TRECHO DO TEXTO

○ ○ ○ ○ ○ ○ ○

Antes da cidade utópica, Megalopolis, há Nova Roma, a concretização do desejo delirante do homem ocidental. Então, para falar de Megalopolis é preciso, antes, comentar Nova Roma, o diagnóstico de uma sociedade contraditória fadada ao espetáculo. Nova Roma é uma Nova Iorque estruturada sobre o Império Romano. O Empire State compete por espaço com coliseus modernos, e a Estátua da Liberdade é mais do que nunca símbolo de ambiguidade: que liberdade é essa? Nova Roma é a representação visual de uma cidade que existe e não existe, ou então que existe em função de um ideal não concretizado. É Nova Iorque, mas também é Paris, Londres, Berlim, sem deixar de ser uma espécie de Gotham City dourada. É o futurismo da Metropolis de Fritz Lang que os nazistas aclamaram. É uma cidade que não existe, mas que é reconhecível como qualquer metrópole ocidental.


É sobre esse amontoado de referências que Coppola constrói Nova Roma, confusa e desconexa, assim como o mundo contemporâneo a partir do qual ela é imaginada. Nova Roma é a capital de um império dourado, cujo brilho mais cega do que encanta. Nesse sentido, o diretor constrói uma das melhores cenas da obra, que é o show da sua Taylor Swift fictícia, Vesta Sweetwater, interpretada por Grace Wonderwall. A cena consiste em um número musical da personagem nos moldes do padrão industrial de um show pop contemporâneo. Praticamente todo o elenco de personagens a está assistindo, e as reações são diversas: há encanto, há desprezo e, aos fundos, vemos centenas de luzes brilhantes, como lanternas de celulares em uma plateia. No sentido estrito do termo, é uma performance espetacular.


Ao fim, no entanto, as imagens da beleza fabricada da cantora pop, cuja fortuna é arrecadada com base na propaganda de sua virgindade, são substituídas por um vídeo íntimo falso da personagem com Cesar (Adam Driver), protagonista do filme. Essa subversão de expectativa não é acompanhada por uma anulação do espetáculo: na glória e na vergonha, a plateia não desvia o olhar. Ainda assim, o público do show é hipócrita, mas não porque se deleita em um espetáculo antiético falsificado, e sim pois a polêmica é causada principalmente por cair a fábula da cantora e ela ser revelada como é. Depois disso, a personagem já não tem mais importância para o público – nem para o filme –, assim como tudo aquilo que não se assume com confiança na própria representação de si mesmo.

Foto: Divulgação/ O2 Play

É a performance das atuações em função dessa auto-representação que parece gerar o maior estranhamento no espectador, na medida em que elas fogem de um padrão de sensibilidade atual. Não raro, na indústria cinematográfica, as atuações mais propriamente dramáticas seguem uma lógica de representação emocional oculta: um ator fala, no papel de um personagem, e, muitas vezes, o que ele diz tem menos impacto expressivo do que aquilo que ele quis dizer – isto é, o subtexto. Claro que diálogos excessivamente expositivos também são recorrentes na média dos filmes atuais, mas existe, como “padrão de qualidade”, sempre essa busca por uma resolução emocional mediada pela interpretação do espectador sobre o discurso dos personagens.

○ ○ ○ ○ ○ ○ ○

DADOS EXTRAÍDOS
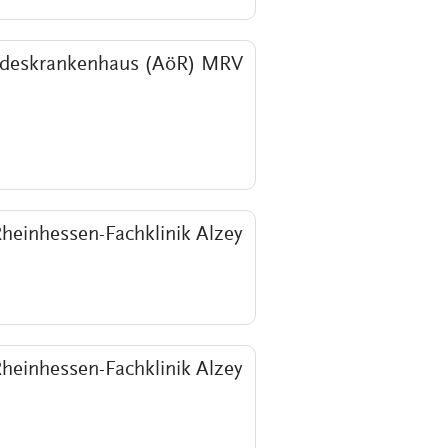
deskrankenhaus (AöR) MRV
heinhessen-Fachklinik Alzey
heinhessen-Fachklinik Alzey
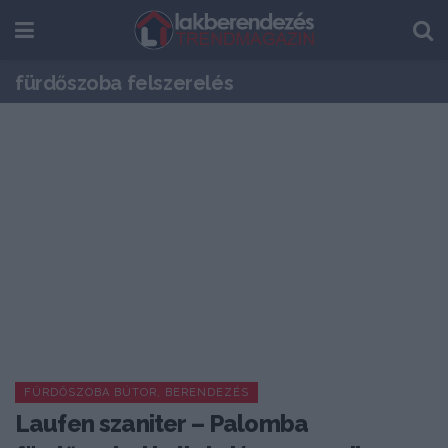
fürdőszoba felszerelés
FÜRDŐSZOBA BÚTOR, BERENDEZÉS
Laufen szaniter – Palomba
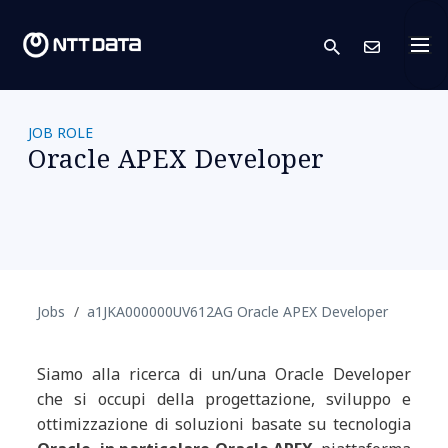
search
Conta
JOB ROLE
Oracle APEX Developer
Jobs
a1JKA000000UV612AG Oracle APEX Developer
Siamo alla ricerca di un/una Oracle Developer
che si occupi della progettazione, sviluppo e
ottimizzazione di soluzioni basate su tecnologia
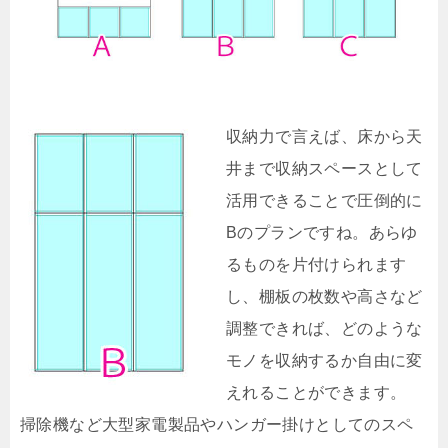
収納力で言えば、床から天
井まで収納スペースとして
活用できることで圧倒的に
Bのプランですね。あらゆ
るものを片付けられます
し、棚板の枚数や高さなど
調整できれば、どのような
モノを収納するか自由に変
えれることができます。
掃除機など大型家電製品やハンガー掛けとしてのスペ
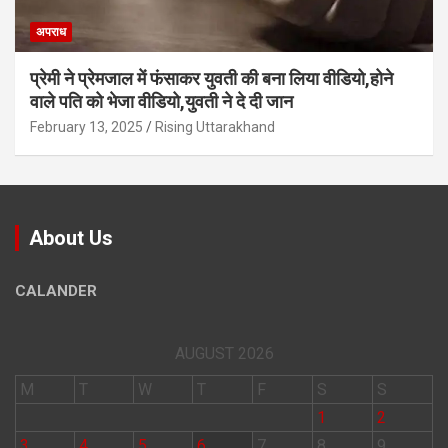
अपराध
प्रेमी ने प्रेमजाल में फंसाकर युवती की बना लिया वीडियो,होने
वाले पत‍ि को भेजा वीड‍ियो,युवती ने दे दी जान
February 13, 2025
Rising Uttarakhand
About Us
CALANDER
AUGUST 2026
M
T
W
T
F
S
S
1
2
3
4
5
6
7
8
9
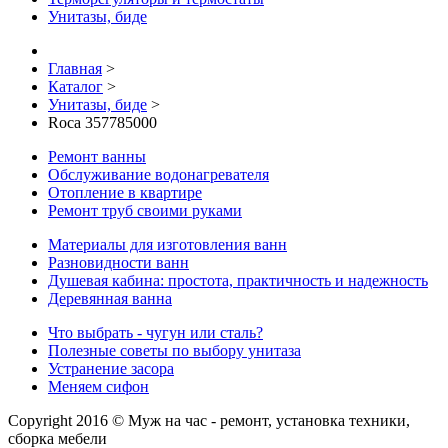
Унитазы, биде
Главная
>
Каталог
>
Унитазы, биде
>
Roca 357785000
Ремонт ванны
Обслуживание водонагревателя
Отопление в квартире
Ремонт труб своими руками
Материалы для изготовления ванн
Разновидности ванн
Душевая кабина: простота, практичность и надежность
Деревянная ванна
Что выбрать - чугун или сталь?
Полезные советы по выбору унитаза
Устранение засора
Меняем сифон
Copyright 2016 © Муж на час - ремонт, установка техники,
сборка мебели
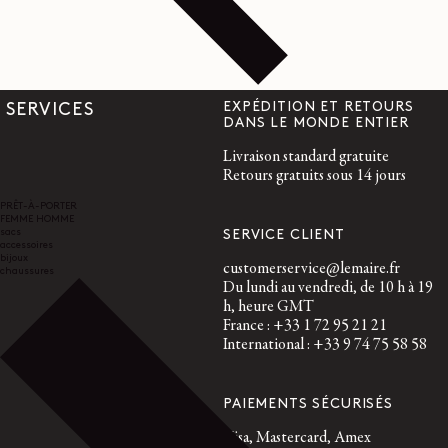
EXPÉDITION ET RETOURS
SERVICES
DANS LE MONDE ENTIER
Livraison standard gratuite
Retours gratuits sous 14 jours
PRÊT-À-PORTER
FEMME
HOMME
sacs
SERVICE CLIENT
accessoires
bijoux
customerservice@lemaire.fr
chaussures
Du lundi au vendredi, de 10 h à 19
h, heure GMT
France : +33 1 72 95 21 21
International : +33 9 74 75 58 58
PAIEMENTS SÉCURISÉS
Visa, Mastercard, Amex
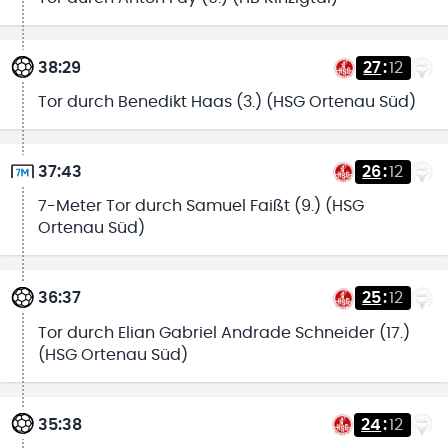
38:29
27
:
12
Tor durch Benedikt Haas (3.) (HSG Ortenau Süd)
37:43
26
:
12
7-Meter Tor durch Samuel Faißt (9.) (HSG
Ortenau Süd)
36:37
25
:
12
Tor durch Elian Gabriel Andrade Schneider (17.)
(HSG Ortenau Süd)
35:38
24
:
12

○ ○ ○ ○ ○ ○ ○

ITEM PENDENTE A
Por favor, explique em uma a três frases por que, segundo o texto sobre Megalopolis, o público do show de Vesta Sweetwater é hipócrita.
ITEM PENDENTE B
Escreva a continuação do texto sobre Megalopolis a partir da última frase apresentada.

CAMPO DE RESPOSTA A
A hipocrisia não vem de o público se deleitar com um espetáculo antiético falsificado. Ela vem de a polêmica ser causada principalmente pela queda da fábula da cantora, que é então revelada como é.

CAMPO DE RESPOSTA B
A direção de atores de Megalopolis se posiciona de modo contrário a essa prática: mesmo quando os personagens mentem para o público fictício a quem se direcionam os espetáculos diegéticos, há uma confissão diante da câmera, pois sabemos que eles têm consciência da própria mentira, como é o caso de Clodio Pulcher (Shia LaBeouf). Esse modo de atuação suprime em grande escala uma dimensão representativa da atuação (no sentido que o ator represente algo distinto de si) e passa a tratar o elenco como uma expressão mais direta daqueles arquétipos de personagens. Nesse sentido, os personagens são tratados como recortes diretos dessa perspectiva onírica da sociedade que o Coppola trabalha em unidade na direção.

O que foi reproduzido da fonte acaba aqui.